# Given exercise
Render every line of the data below as a JSON list of strings, one string per line, skipping blank lines and leaving out the pictures.
■ ■ ■ ■
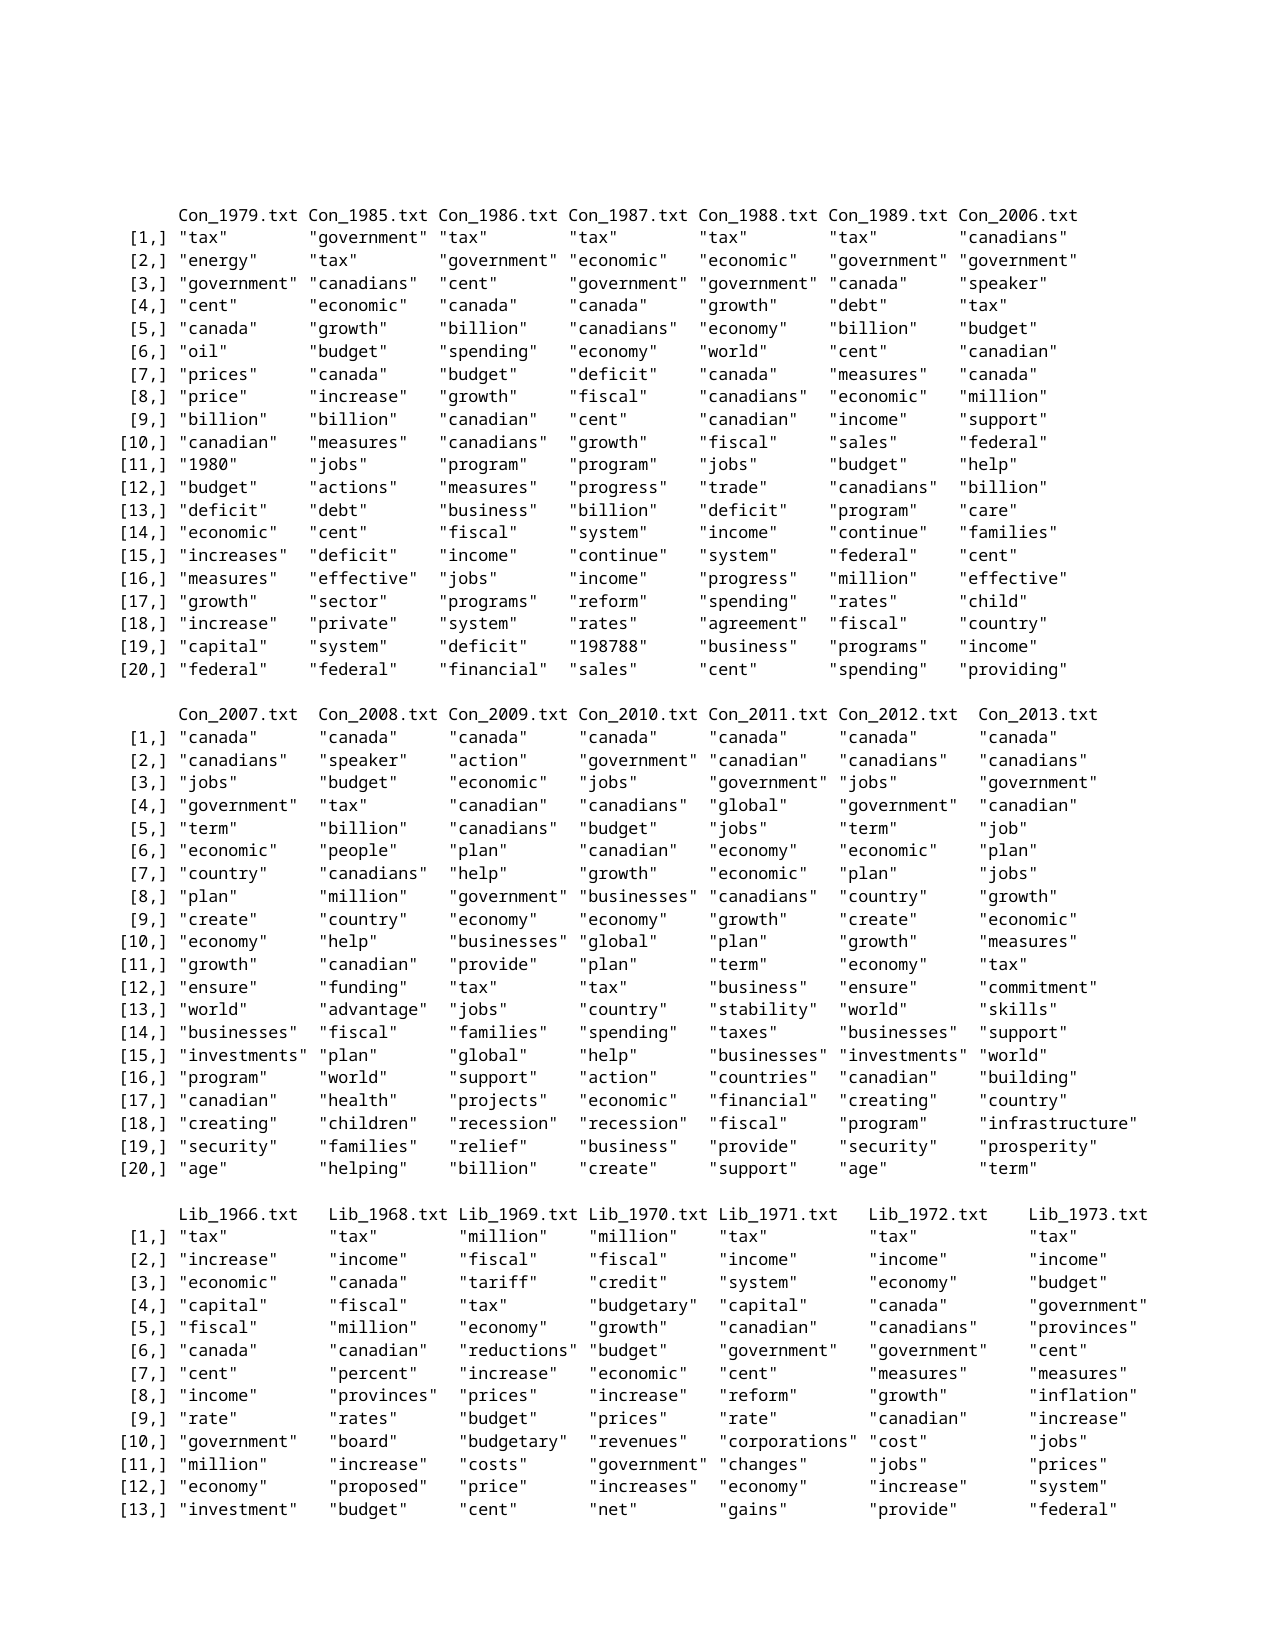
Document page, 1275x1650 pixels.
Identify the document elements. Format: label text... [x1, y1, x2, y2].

text [8,] "income" "provinces" "prices" "increase" "reform" "growth" "inflation" [118, 1384, 1215, 1407]
text [14,] "businesses" "fiscal" "families" "spending" "taxes" "businesses" "support" [118, 1021, 1215, 1043]
text [1,] "canada" "canada" "canada" "canada" "canada" "canada" "canada" [118, 726, 1215, 748]
text [2,] "energy" "tax" "government" "economic" "economic" "government" "government" [118, 249, 1215, 271]
text [12,] "economy" "proposed" "price" "increases" "economy" "increase" "system" [118, 1475, 1215, 1498]
text [14,] "economic" "cent" "fiscal" "system" "income" "continue" "families" [118, 521, 1215, 544]
text [7,] "country" "canadians" "help" "growth" "economic" "plan" "jobs" [118, 862, 1215, 884]
text [10,] "economy" "help" "businesses" "global" "plan" "growth" "measures" [118, 930, 1215, 953]
text [13,] "world" "advantage" "jobs" "country" "stability" "world" "skills" [118, 998, 1215, 1021]
text [6,] "canada" "canadian" "reductions" "budget" "government" "government" "cent" [118, 1339, 1215, 1361]
text [11,] "1980" "jobs" "program" "program" "jobs" "budget" "help" [118, 453, 1215, 476]
text [20,] "age" "helping" "billion" "create" "support" "age" "term" [118, 1157, 1215, 1180]
text [1,] "tax" "government" "tax" "tax" "tax" "tax" "canadians" [118, 226, 1215, 249]
text [17,] "canadian" "health" "projects" "economic" "financial" "creating" "country" [118, 1089, 1215, 1112]
text [12,] "budget" "actions" "measures" "progress" "trade" "canadians" "billion" [118, 476, 1215, 498]
text [13,] "investment" "budget" "cent" "net" "gains" "provide" "federal" [118, 1498, 1215, 1520]
text [9,] "rate" "rates" "budget" "prices" "rate" "canadian" "increase" [118, 1407, 1215, 1429]
text [1,] "tax" "tax" "million" "million" "tax" "tax" "tax" [118, 1225, 1215, 1248]
text [3,] "economic" "canada" "tariff" "credit" "system" "economy" "budget" [118, 1271, 1215, 1293]
text Con_2007.txt Con_2008.txt Con_2009.txt Con_2010.txt Con_2011.txt Con_2012.txt Con_2013.txt [118, 703, 1215, 726]
text [18,] "increase" "private" "system" "rates" "agreement" "fiscal" "country" [118, 612, 1215, 635]
text [17,] "growth" "sector" "programs" "reform" "spending" "rates" "child" [118, 589, 1215, 612]
text [16,] "program" "world" "support" "action" "countries" "canadian" "building" [118, 1066, 1215, 1089]
text [18,] "creating" "children" "recession" "recession" "fiscal" "program" "infrastructure" [118, 1112, 1215, 1134]
text [3,] "jobs" "budget" "economic" "jobs" "government" "jobs" "government" [118, 771, 1215, 794]
text [10,] "government" "board" "budgetary" "revenues" "corporations" "cost" "jobs" [118, 1429, 1215, 1452]
text [16,] "measures" "effective" "jobs" "income" "progress" "million" "effective" [118, 567, 1215, 589]
text [4,] "capital" "fiscal" "tax" "budgetary" "capital" "canada" "government" [118, 1293, 1215, 1316]
text [5,] "canada" "growth" "billion" "canadians" "economy" "billion" "budget" [118, 317, 1215, 339]
text [8,] "plan" "million" "government" "businesses" "canadians" "country" "growth" [118, 884, 1215, 907]
text [5,] "term" "billion" "canadians" "budget" "jobs" "term" "job" [118, 816, 1215, 839]
text [4,] "government" "tax" "canadian" "canadians" "global" "government" "canadian" [118, 794, 1215, 816]
text [7,] "prices" "canada" "budget" "deficit" "canada" "measures" "canada" [118, 362, 1215, 385]
text [6,] "economic" "people" "plan" "canadian" "economy" "economic" "plan" [118, 839, 1215, 862]
text Con_1979.txt Con_1985.txt Con_1986.txt Con_1987.txt Con_1988.txt Con_1989.txt Con_2006.txt [118, 203, 1215, 226]
text [15,] "investments" "plan" "global" "help" "businesses" "investments" "world" [118, 1043, 1215, 1066]
text [19,] "capital" "system" "deficit" "198788" "business" "programs" "income" [118, 635, 1215, 657]
text [13,] "deficit" "debt" "business" "billion" "deficit" "program" "care" [118, 498, 1215, 521]
text [5,] "fiscal" "million" "economy" "growth" "canadian" "canadians" "provinces" [118, 1316, 1215, 1339]
text [9,] "create" "country" "economy" "economy" "growth" "create" "economic" [118, 907, 1215, 930]
text [4,] "cent" "economic" "canada" "canada" "growth" "debt" "tax" [118, 294, 1215, 317]
text [15,] "increases" "deficit" "income" "continue" "system" "federal" "cent" [118, 544, 1215, 567]
text [9,] "billion" "billion" "canadian" "cent" "canadian" "income" "support" [118, 408, 1215, 430]
text [2,] "canadians" "speaker" "action" "government" "canadian" "canadians" "canadians" [118, 748, 1215, 771]
text [3,] "government" "canadians" "cent" "government" "government" "canada" "speaker" [118, 271, 1215, 294]
text [6,] "oil" "budget" "spending" "economy" "world" "cent" "canadian" [118, 339, 1215, 362]
text [19,] "security" "families" "relief" "business" "provide" "security" "prosperity" [118, 1134, 1215, 1157]
text [11,] "growth" "canadian" "provide" "plan" "term" "economy" "tax" [118, 953, 1215, 975]
text [20,] "federal" "federal" "financial" "sales" "cent" "spending" "providing" [118, 657, 1215, 680]
text [2,] "increase" "income" "fiscal" "fiscal" "income" "income" "income" [118, 1248, 1215, 1271]
text [8,] "price" "increase" "growth" "fiscal" "canadians" "economic" "million" [118, 385, 1215, 408]
text [7,] "cent" "percent" "increase" "economic" "cent" "measures" "measures" [118, 1361, 1215, 1384]
text Lib_1966.txt Lib_1968.txt Lib_1969.txt Lib_1970.txt Lib_1971.txt Lib_1972.txt Lib_1973.txt [118, 1202, 1215, 1225]
text [10,] "canadian" "measures" "canadians" "growth" "fiscal" "sales" "federal" [118, 430, 1215, 453]
text [12,] "ensure" "funding" "tax" "tax" "business" "ensure" "commitment" [118, 975, 1215, 998]
text [11,] "million" "increase" "costs" "government" "changes" "jobs" "prices" [118, 1452, 1215, 1475]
■ ■ ■ ■
# The response
[
  "Document page, 1275x1650 pixels.",
  "Identify the document elements. Format: label text... [x1, y1, x2, y2].",
  "text [8,] \"income\" \"provinces\" \"prices\" \"increase\" \"reform\" \"growth\" \"inflation\" [118, 1384, 1215, 1407]",
  "text [14,] \"businesses\" \"fiscal\" \"families\" \"spending\" \"taxes\" \"businesses\" \"support\" [118, 1021, 1215, 1043]",
  "text [1,] \"canada\" \"canada\" \"canada\" \"canada\" \"canada\" \"canada\" \"canada\" [118, 726, 1215, 748]",
  "text [2,] \"energy\" \"tax\" \"government\" \"economic\" \"economic\" \"government\" \"government\" [118, 249, 1215, 271]",
  "text [12,] \"economy\" \"proposed\" \"price\" \"increases\" \"economy\" \"increase\" \"system\" [118, 1475, 1215, 1498]",
  "text [14,] \"economic\" \"cent\" \"fiscal\" \"system\" \"income\" \"continue\" \"families\" [118, 521, 1215, 544]",
  "text [7,] \"country\" \"canadians\" \"help\" \"growth\" \"economic\" \"plan\" \"jobs\" [118, 862, 1215, 884]",
  "text [10,] \"economy\" \"help\" \"businesses\" \"global\" \"plan\" \"growth\" \"measures\" [118, 930, 1215, 953]",
  "text [13,] \"world\" \"advantage\" \"jobs\" \"country\" \"stability\" \"world\" \"skills\" [118, 998, 1215, 1021]",
  "text [6,] \"canada\" \"canadian\" \"reductions\" \"budget\" \"government\" \"government\" \"cent\" [118, 1339, 1215, 1361]",
  "text [11,] \"1980\" \"jobs\" \"program\" \"program\" \"jobs\" \"budget\" \"help\" [118, 453, 1215, 476]",
  "text [20,] \"age\" \"helping\" \"billion\" \"create\" \"support\" \"age\" \"term\" [118, 1157, 1215, 1180]",
  "text [1,] \"tax\" \"government\" \"tax\" \"tax\" \"tax\" \"tax\" \"canadians\" [118, 226, 1215, 249]",
  "text [17,] \"canadian\" \"health\" \"projects\" \"economic\" \"financial\" \"creating\" \"country\" [118, 1089, 1215, 1112]",
  "text [12,] \"budget\" \"actions\" \"measures\" \"progress\" \"trade\" \"canadians\" \"billion\" [118, 476, 1215, 498]",
  "text [13,] \"investment\" \"budget\" \"cent\" \"net\" \"gains\" \"provide\" \"federal\" [118, 1498, 1215, 1520]",
  "text [9,] \"rate\" \"rates\" \"budget\" \"prices\" \"rate\" \"canadian\" \"increase\" [118, 1407, 1215, 1429]",
  "text [1,] \"tax\" \"tax\" \"million\" \"million\" \"tax\" \"tax\" \"tax\" [118, 1225, 1215, 1248]",
  "text [3,] \"economic\" \"canada\" \"tariff\" \"credit\" \"system\" \"economy\" \"budget\" [118, 1271, 1215, 1293]",
  "text Con_2007.txt Con_2008.txt Con_2009.txt Con_2010.txt Con_2011.txt Con_2012.txt Con_2013.txt [118, 703, 1215, 726]",
  "text [18,] \"increase\" \"private\" \"system\" \"rates\" \"agreement\" \"fiscal\" \"country\" [118, 612, 1215, 635]",
  "text [17,] \"growth\" \"sector\" \"programs\" \"reform\" \"spending\" \"rates\" \"child\" [118, 589, 1215, 612]",
  "text [16,] \"program\" \"world\" \"support\" \"action\" \"countries\" \"canadian\" \"building\" [118, 1066, 1215, 1089]",
  "text [18,] \"creating\" \"children\" \"recession\" \"recession\" \"fiscal\" \"program\" \"infrastructure\" [118, 1112, 1215, 1134]",
  "text [3,] \"jobs\" \"budget\" \"economic\" \"jobs\" \"government\" \"jobs\" \"government\" [118, 771, 1215, 794]",
  "text [10,] \"government\" \"board\" \"budgetary\" \"revenues\" \"corporations\" \"cost\" \"jobs\" [118, 1429, 1215, 1452]",
  "text [16,] \"measures\" \"effective\" \"jobs\" \"income\" \"progress\" \"million\" \"effective\" [118, 567, 1215, 589]",
  "text [4,] \"capital\" \"fiscal\" \"tax\" \"budgetary\" \"capital\" \"canada\" \"government\" [118, 1293, 1215, 1316]",
  "text [5,] \"canada\" \"growth\" \"billion\" \"canadians\" \"economy\" \"billion\" \"budget\" [118, 317, 1215, 339]",
  "text [8,] \"plan\" \"million\" \"government\" \"businesses\" \"canadians\" \"country\" \"growth\" [118, 884, 1215, 907]",
  "text [5,] \"term\" \"billion\" \"canadians\" \"budget\" \"jobs\" \"term\" \"job\" [118, 816, 1215, 839]",
  "text [4,] \"government\" \"tax\" \"canadian\" \"canadians\" \"global\" \"government\" \"canadian\" [118, 794, 1215, 816]",
  "text [7,] \"prices\" \"canada\" \"budget\" \"deficit\" \"canada\" \"measures\" \"canada\" [118, 362, 1215, 385]",
  "text [6,] \"economic\" \"people\" \"plan\" \"canadian\" \"economy\" \"economic\" \"plan\" [118, 839, 1215, 862]",
  "text Con_1979.txt Con_1985.txt Con_1986.txt Con_1987.txt Con_1988.txt Con_1989.txt Con_2006.txt [118, 203, 1215, 226]",
  "text [15,] \"investments\" \"plan\" \"global\" \"help\" \"businesses\" \"investments\" \"world\" [118, 1043, 1215, 1066]",
  "text [19,] \"capital\" \"system\" \"deficit\" \"198788\" \"business\" \"programs\" \"income\" [118, 635, 1215, 657]",
  "text [13,] \"deficit\" \"debt\" \"business\" \"billion\" \"deficit\" \"program\" \"care\" [118, 498, 1215, 521]",
  "text [5,] \"fiscal\" \"million\" \"economy\" \"growth\" \"canadian\" \"canadians\" \"provinces\" [118, 1316, 1215, 1339]",
  "text [9,] \"create\" \"country\" \"economy\" \"economy\" \"growth\" \"create\" \"economic\" [118, 907, 1215, 930]",
  "text [4,] \"cent\" \"economic\" \"canada\" \"canada\" \"growth\" \"debt\" \"tax\" [118, 294, 1215, 317]",
  "text [15,] \"increases\" \"deficit\" \"income\" \"continue\" \"system\" \"federal\" \"cent\" [118, 544, 1215, 567]",
  "text [9,] \"billion\" \"billion\" \"canadian\" \"cent\" \"canadian\" \"income\" \"support\" [118, 408, 1215, 430]",
  "text [2,] \"canadians\" \"speaker\" \"action\" \"government\" \"canadian\" \"canadians\" \"canadians\" [118, 748, 1215, 771]",
  "text [3,] \"government\" \"canadians\" \"cent\" \"government\" \"government\" \"canada\" \"speaker\" [118, 271, 1215, 294]",
  "text [6,] \"oil\" \"budget\" \"spending\" \"economy\" \"world\" \"cent\" \"canadian\" [118, 339, 1215, 362]",
  "text [19,] \"security\" \"families\" \"relief\" \"business\" \"provide\" \"security\" \"prosperity\" [118, 1134, 1215, 1157]",
  "text [11,] \"growth\" \"canadian\" \"provide\" \"plan\" \"term\" \"economy\" \"tax\" [118, 953, 1215, 975]",
  "text [20,] \"federal\" \"federal\" \"financial\" \"sales\" \"cent\" \"spending\" \"providing\" [118, 657, 1215, 680]",
  "text [2,] \"increase\" \"income\" \"fiscal\" \"fiscal\" \"income\" \"income\" \"income\" [118, 1248, 1215, 1271]",
  "text [8,] \"price\" \"increase\" \"growth\" \"fiscal\" \"canadians\" \"economic\" \"million\" [118, 385, 1215, 408]",
  "text [7,] \"cent\" \"percent\" \"increase\" \"economic\" \"cent\" \"measures\" \"measures\" [118, 1361, 1215, 1384]",
  "text Lib_1966.txt Lib_1968.txt Lib_1969.txt Lib_1970.txt Lib_1971.txt Lib_1972.txt Lib_1973.txt [118, 1202, 1215, 1225]",
  "text [10,] \"canadian\" \"measures\" \"canadians\" \"growth\" \"fiscal\" \"sales\" \"federal\" [118, 430, 1215, 453]",
  "text [12,] \"ensure\" \"funding\" \"tax\" \"tax\" \"business\" \"ensure\" \"commitment\" [118, 975, 1215, 998]",
  "text [11,] \"million\" \"increase\" \"costs\" \"government\" \"changes\" \"jobs\" \"prices\" [118, 1452, 1215, 1475]"
]